George Thodos, a professor of chemical engineering at Northwestern for almost four decades, died Feb. 29 in Washington D.C., from leukemia. He was 84.
After coming to NU in 1947, Thodos taught both graduate and undergraduate students. He also served as chair of the chemical engineering department from 1960 to 1964.
Before retiring as a professor emeritus in 1986, Thodos published more than 275 technical papers in chemical engineering and held seven patents.
“We all enjoyed working with George over the years,” said chemical engineering Prof. Joshua Dranoff. “He was very methodical and careful with his work.”
Dranoff said Thodos often went out of his way to help students with classwork and in labs.

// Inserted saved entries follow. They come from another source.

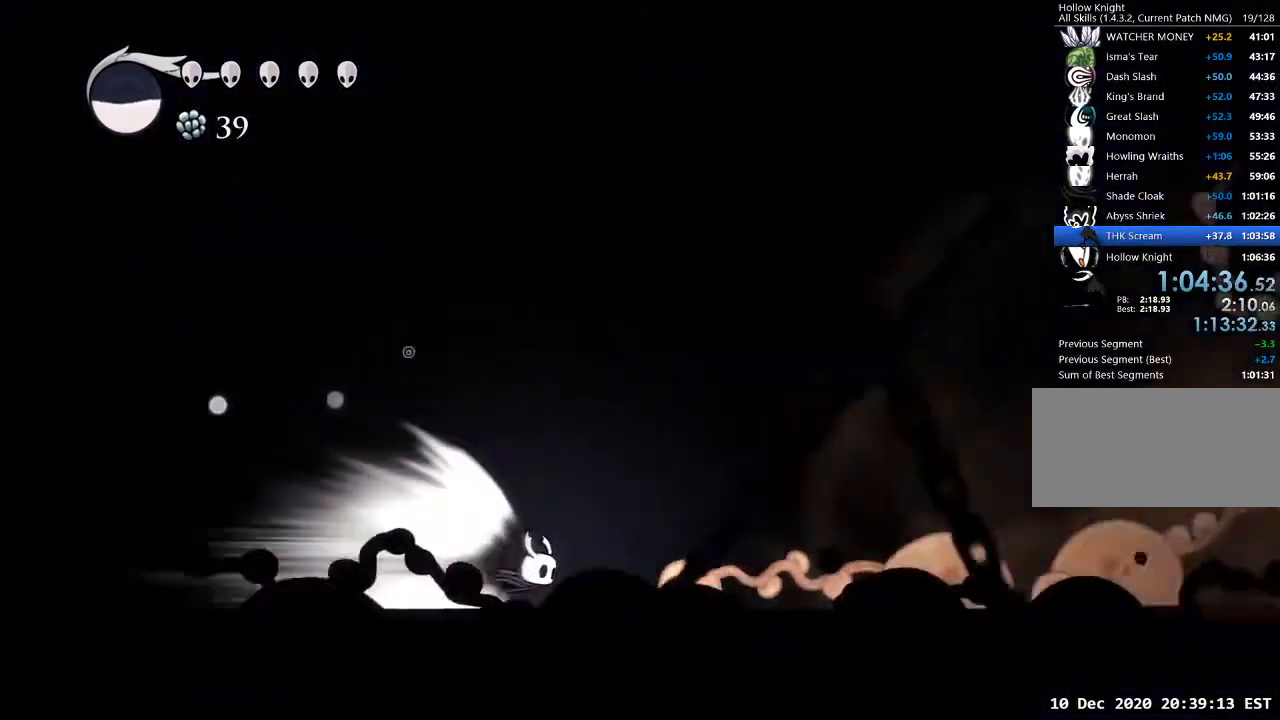
{"keys": [], "events": []}
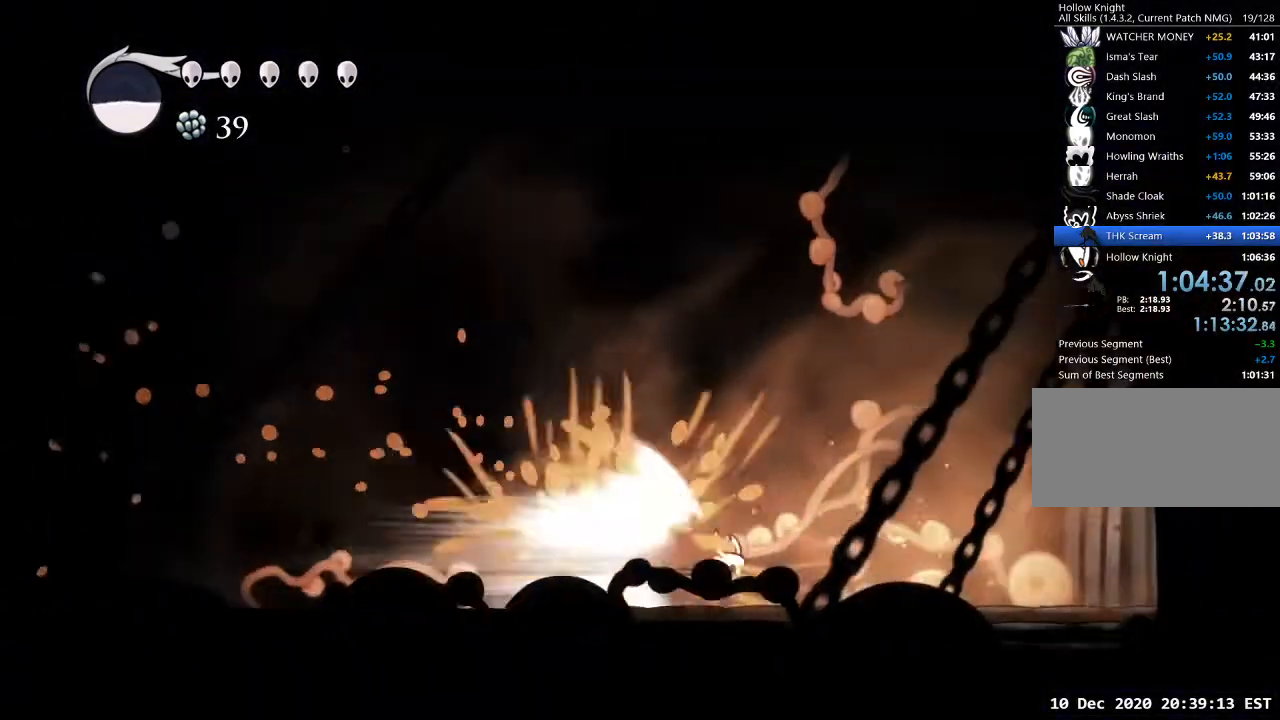
{"keys": [], "events": []}
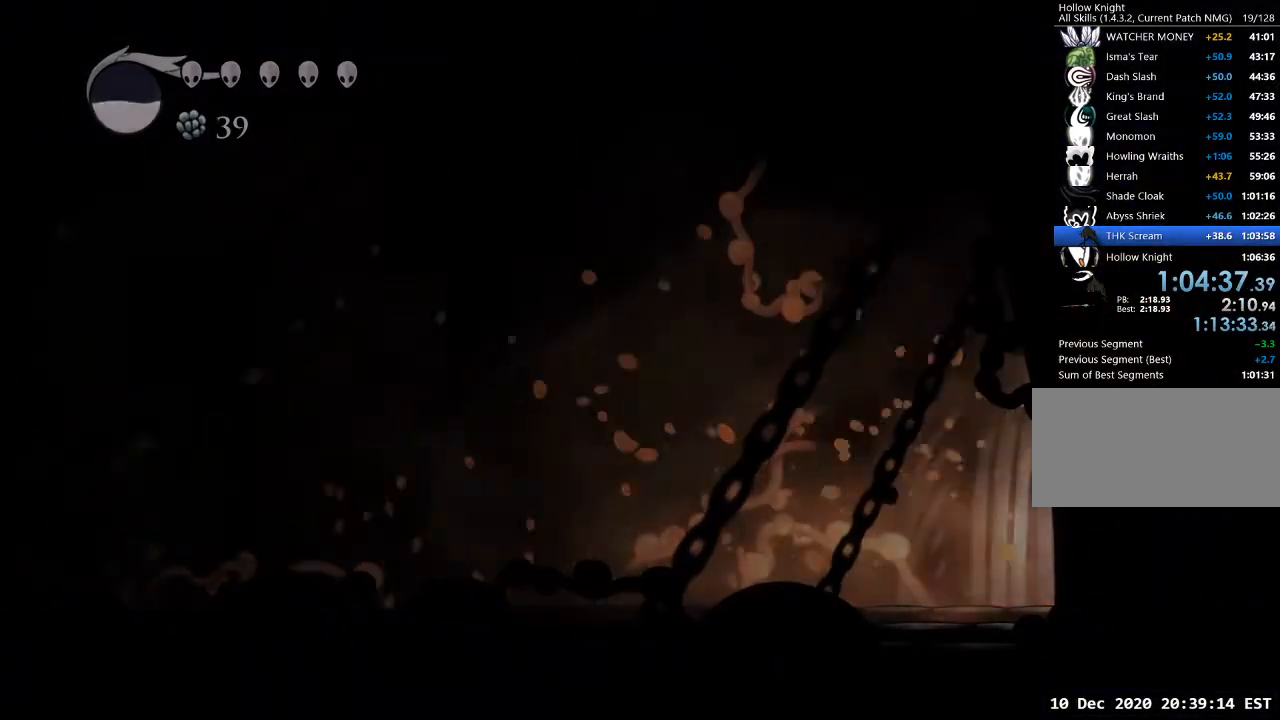
{"keys": [], "events": []}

“He spent a great deal of time with his students,” Dranoff said. “As a teacher, he was very respected and his students had a very strong appreciation for his efforts in class.”
Dranoff said his eagerness to help students often kept Thodos in meetings as late as 2 a.m.
His daughter, Diane Thodos, said she also remembers students coming to their house to get help after classes.
“His students said that what he taught them was very rigorous and difficult training,” Diane Thodos said. “But they were very grateful for it.”
She said students from all over the world requested to work with her father.
“They would bring pictures and statues from home, so his office had a strange mixture of lab equipment and art,” she said.
In addition to teaching, Thodos researched ways to capture solar energy and physical properties of materials.
“There was a kind of creative intensity in his research, and he passed that creativity onto us,” said Diane Thodos, who is an artist. “He really enjoyed working with his hands, and he was a regular and dedicated hard worker. He always practiced a thorough, investigative research that was almost an art form.”
She said she remembers going to the lab with her father when she was young to help him with projects.
“It made me very capable with making things on my own and problem solving,” Diane Thodos said.
Before coming to NU, Thodos worked with other researchers to make a synthetic rubber during World War II.
“He got the idea about how to prevent water from bubbling out of a tank from watching a bartender at the bar,” Diane Thodos said. “When they poured a beer, it would foam over the edge. But he noticed if they would put butter on the glass, it wouldn’t.”
Thodos used his observation to perfect the use of synthetic rubber.
Thodos is survived by his first wife, of 39 years, Lena; a second wife, Dianne Nichols; a son, Jason; four daughters, Melissa Johnston, Anna Ratas, Diane and Christina; a grandson, Alexander George Ratas; and siblings Theresa Presvelos, James Thomas and Harry Thodos.
Memorial services will held April 9 at the Annunciation Greek Orthodox Cathedral at 1017 N. LaSalle Dr. in Chicago.
In lieu of flowers, his family requests donations in his name to the Leukemia Lymphoma Society of Illinois.